Dan Miller comes by and Hugh takes a moment to commiserate with him about just how deep in trouble he is. Miller agrees with Hugh, declaring the whole thing rather silly. Hugh says that, at this point, he can’t possibly resign.

I’ve missed my ideal resigning point. With every day I delay, it’s another year before I can get back again. If I had resigned the day I was appointed, I’d actually be prime minister by now.

Meanwhile, Malcolm is telling the department that Hugh is going to stay, but they need to sacrifice someone over this mess. In another great moment, Malcolm says they need someone’s head on a platter. Ollie makes some joke in response and Malcolm says, terrifyingly, “How much does your head weigh?”

Back at the department, people are scrambling to decide who will leave, but everyone is trying to get out of it. Luckily for them, Hugh waltzes in, announces he’s going to resign, and it seems to be taken care of. He goes on and on about how it’ll be really good for him to simply leave and maybe return to government in a better position soon. He says he never really enjoyed the department anyway, saying he wasn’t sure what the department was for. “I’m Hugh Abbot, the minister for – I don’t know – stuff.”

In Malcolm’s office, we see him accepting someone’s resignation, but we don’t see who it is. Hugh comes in and we see Dan Miller leave Malcolm’s office. It seems that Dan enjoyed his talk with Hugh, thinking that perhaps if he resigns now, he could be PM in the near future. As an interesting tidbit, Dan Miller’s character is based on the Miliband brothers, one of whom is now leader of the Labour Party in Real Life British Politics.

We see Hugh enter Malcolm’s office, but we don’t get to see Malcolm tell him that Dan already resigned. I wish we could have seen Hugh’s reaction.
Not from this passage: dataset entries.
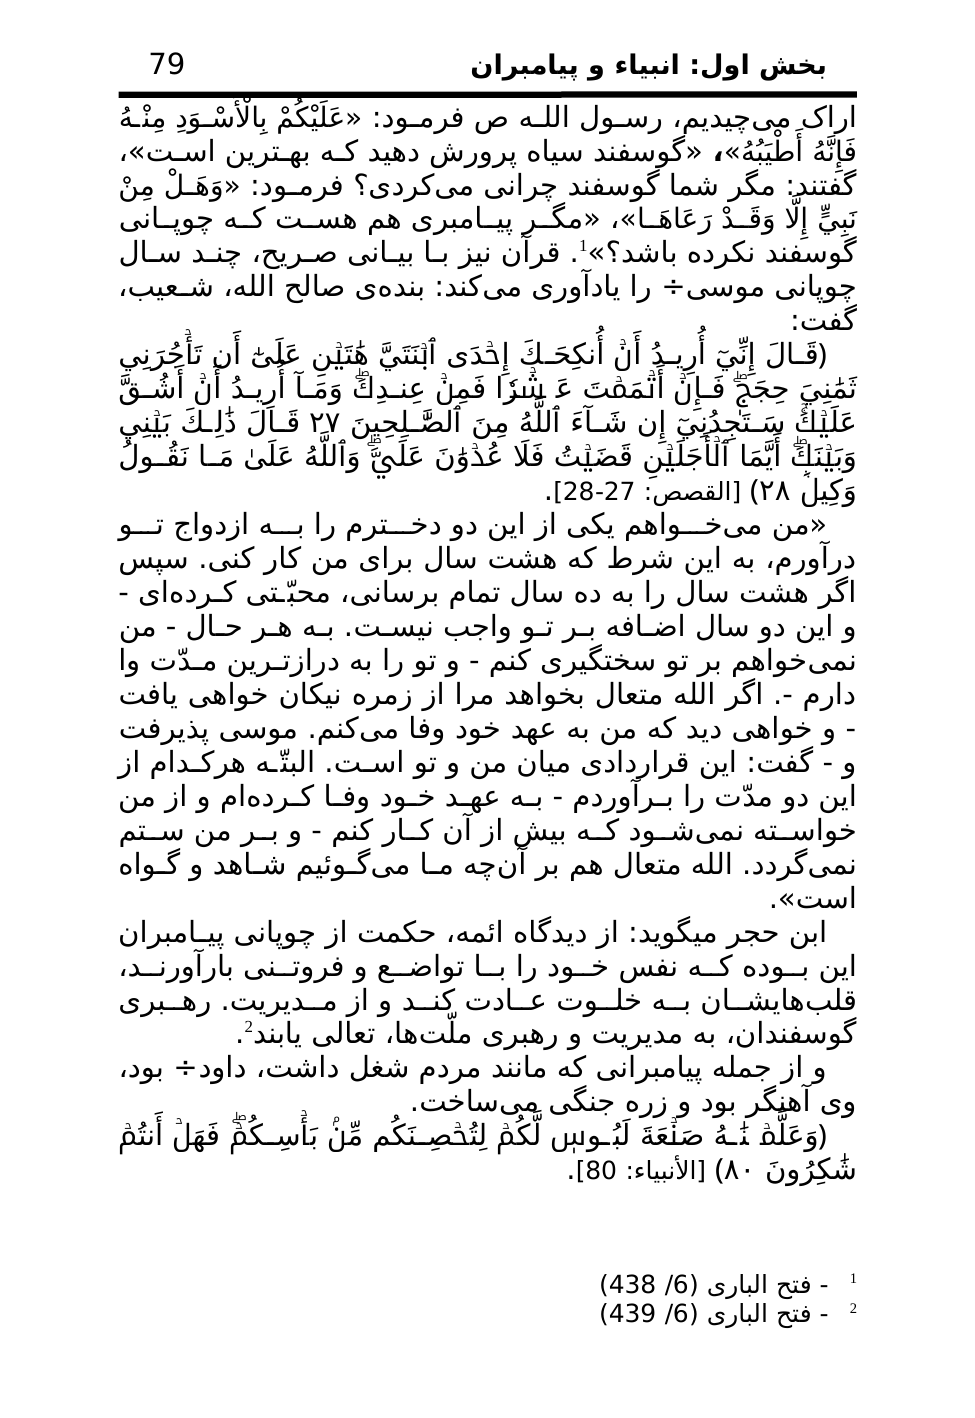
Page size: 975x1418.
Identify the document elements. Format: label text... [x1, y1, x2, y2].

text ﴿قَالَ إِنِّيٓ أُرِيدُ أَنۡ أُنكِحَكَ إِحۡدَى ٱبۡنَتَيَّ هَٰتَيۡنِ عَلَىٰٓ أَن تَأۡجُرَنِي ثَمَٰنِيَ حِجَجٖۖ فَإِنۡ أَتۡمَمۡتَ عَشۡرٗا فَمِنۡ عِندِكَۖ وَمَآ أُرِيدُ أَنۡ أَشُقَّ عَلَيۡكَۚ سَتَجِدُنِيٓ إِن شَآءَ ٱللَّهُ مِنَ ٱلصَّٰلِحِينَ ٢٧ قَالَ ذَٰلِكَ بَيۡنِي وَبَيۡنَكَۖ أَيَّمَا ٱلۡأَجَلَيۡنِ قَضَيۡتُ فَلَا عُدۡوَٰنَ عَلَيَّۖ وَٱللَّهُ عَلَىٰ مَا نَقُولُ وَكِيلٞ ٢٨﴾ [القصص: 27-28]. [118, 338, 857, 507]
text ‏«‏من می‌خواهم یکی از این دو دخترم را به ازدواج تو درآورم، به این شرط که هشت سال برای من کار کنی‏.‏ سپس اگر هشت سال را به ده سال تمام برسانی، محبّتی کرده‌ای - و این دو سال اضافه بر تو واجب نیست‏.‏ به هر حال - من نمی‌خواهم بر تو سختگیری کنم - و تو را به درازترین مدّت وا دارم -‏.‏ اگر الله متعال بخواهد مرا از زمره نیکان خواهی یافت - و خواهی دید که من به عهد خود وفا می‌کنم. موسی پذیرفت و - گفت: این قراردادی میان من و تو است‏.‏ البتّه هرکدام از این دو مدّت را برآوردم - به عهد خود وفا کرده‌ام و از من خواسته نمی‌شود که بیش از آن کار کنم - و بر من ستم نمی‌گردد‏.‏ الله متعال هم بر آن‌چه ما می‌گوئیم شاهد و گواه است‏».‏ [118, 507, 857, 915]
text و از جمله پیامبرانی که مانند مردم شغل داشت، داود÷ بود، وی آهنگر بود و زره جنگی می‌ساخت. [118, 1051, 857, 1119]
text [118, 100, 857, 338]
text ﴿وَعَلَّمۡنَٰهُ صَنۡعَةَ لَبُوسٖ لَّكُمۡ لِتُحۡصِنَكُم مِّنۢ بَأۡسِكُمۡۖ فَهَلۡ أَنتُمۡ شَٰكِرُونَ ٨٠﴾ [الأنبياء: 80]. [118, 1119, 857, 1187]
text ابن حجر میگوید: از دیدگاه ائمه، حکمت از چوپانی پیامبران این بوده که نفس خود را با تواضع و فروتنی بارآورند، قلب‌هایشان به خلوت عادت کند و از مدیریت. رهبری گوسفندان، به مدیریت و رهبری ملّت‌ها، تعالی یابند. [118, 915, 857, 1051]
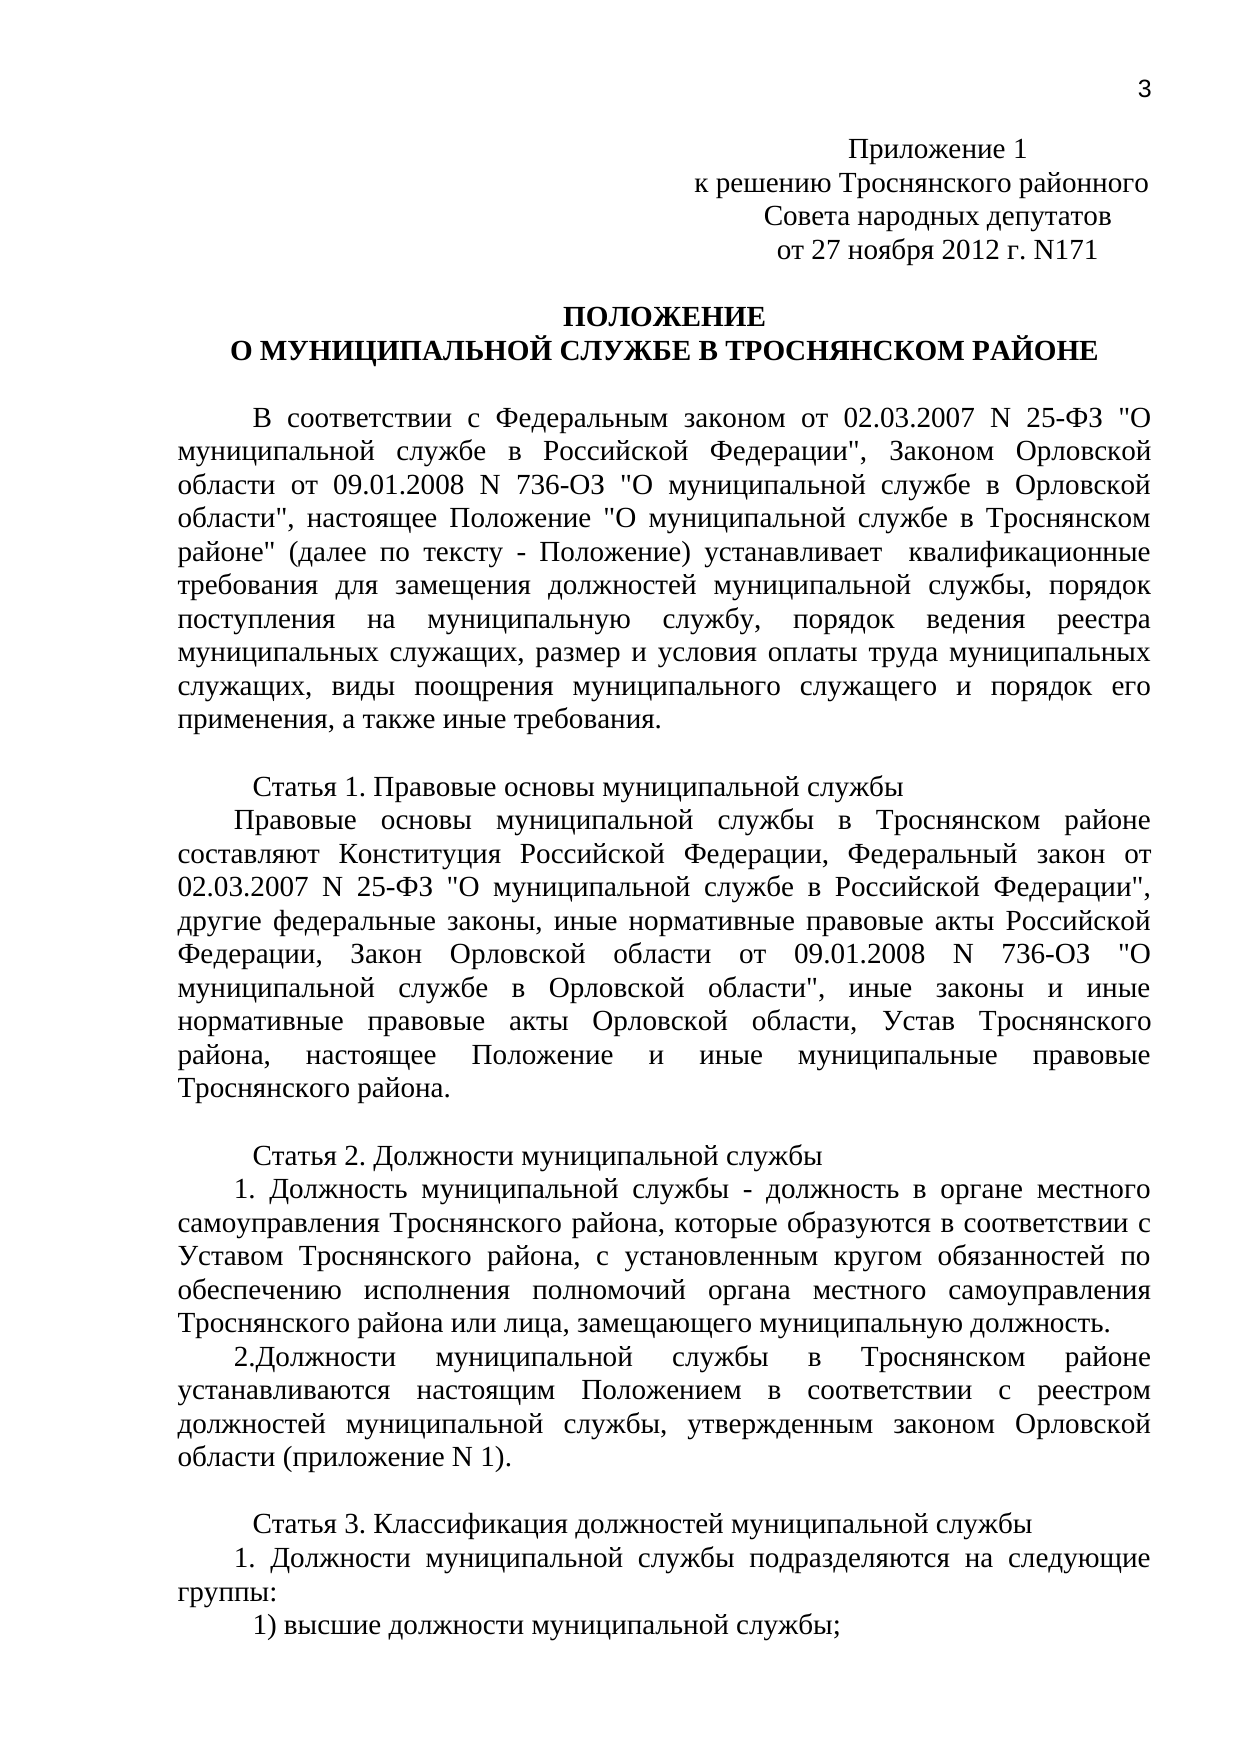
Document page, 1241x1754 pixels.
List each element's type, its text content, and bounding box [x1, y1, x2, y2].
Back at the department, Hugh apologizes and makes nice for everything bad he said about them. Glen reads the PM’s response to Dan’s resignation letter and we get a shot of Hugh’s forlorn expression as he hears praise that could have been his.

As the episode ends, Hugh asks Glen if he can spend the night on his couch. After all, he no longer has that fancy flat to use.

This is one of my favorite episodes, but for the comedic value rather than the plot. The plot is good enough and it shows some interesting dynamics of the pressure put on ministers for sometimes trivial things. But the comedic value of this episode with excellent lines and the further development of Malcolm as a character truly make it one of the best.